Gentlemen of wealth, not adherents of Paine, helped in setting
Carlile up in business in Fleet Street, where free-thinking
publications have since been sold without interruption. But though
Liberty triumphed in one sense, the "Age of Reason."
remained to some extent suppressed among those whose attention it
especially merited. Its original prosecution by a Society for the
Suppression of Vice (a device to, relieve the Crown) amounted to a
libel upon a morally clean book, restricting its perusal in families;
and the fact that the shilling book sold by and among humble people
was alone prosecuted, diffused among the educated an equally false
notion that the "Age of Reason" was vulgar and illiterate.
The theologians, as we have seen, estimated more justly the ability
of their antagonist, the collaborator of Franklin, Rittenhouse, and
Clymer, on whom the University of Pennsylvania had conferred the
degree of Master of Arts,—but the gentry confused Paine with the
class described by Burke as "the swinish multitude."
Skepticism, or its free utterance, was temporarily driven out of
polite circles by its complication with the out-lawed vindicator of
the "Rights of Man." But that long combat has now passed
away.

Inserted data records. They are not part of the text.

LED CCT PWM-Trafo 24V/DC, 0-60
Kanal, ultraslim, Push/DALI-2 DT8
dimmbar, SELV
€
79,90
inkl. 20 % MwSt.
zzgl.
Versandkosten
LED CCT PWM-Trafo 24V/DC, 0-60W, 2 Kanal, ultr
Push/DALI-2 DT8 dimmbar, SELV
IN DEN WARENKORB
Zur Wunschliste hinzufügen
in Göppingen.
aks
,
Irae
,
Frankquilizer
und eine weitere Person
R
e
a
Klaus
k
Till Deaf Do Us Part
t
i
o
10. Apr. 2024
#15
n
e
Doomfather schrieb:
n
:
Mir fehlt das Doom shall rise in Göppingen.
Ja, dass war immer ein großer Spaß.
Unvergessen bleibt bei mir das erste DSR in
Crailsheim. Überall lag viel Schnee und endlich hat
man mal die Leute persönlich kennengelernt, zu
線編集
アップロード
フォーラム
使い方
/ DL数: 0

Time has reduced the "Age of Reason" from a flag of
popular radicalism to a comparatively conservative treatise, so far
as its negations are concerned. An old friend tells me that in his
youth he heard a sermon in which the preacher declared that "Tom
Paine was so wicked that he could not be buried; his bones were
thrown into a box which was bandied about the world till it came to a
button-manufacturer; and now Paine is travelling round the world in
the form of buttons!" This variant of the Wandering Jew myth may
now be regarded as unconscious homage to the author whose
metaphorical bones may be recognized in buttons now fashionable, and
some even found useful in holding clerical vestments together.But
the careful reader will find in Paine's "Age of Reason"
something beyond negations, and in conclusion I will especially call
attention to the new departure in Theism indicated in a passage
corresponding to a famous aphorism of Kant, indicated by a note in
Part II. The discovery already mentioned, that Part I. was written at
least fourteen years before Part II., led me to compare the two; and
it is plain that while the earlier work is an amplification of
Newtonian Deism, based on the phenomena of planetary motion, the work
of 1795 bases belief in God on "the universal display of himself
in the works of the creation and by that repugnance we feel in
ourselves to bad actions, and disposition to do good ones." This
exaltation of the moral nature of man to be the foundation of
theistic religion, though now familiar, was a hundred years ago a new
affirmation; it has led on a conception of deity subversive of
last-century deism, it has steadily humanized religion, and its
ultimate philosophical and ethical results have not yet been reached.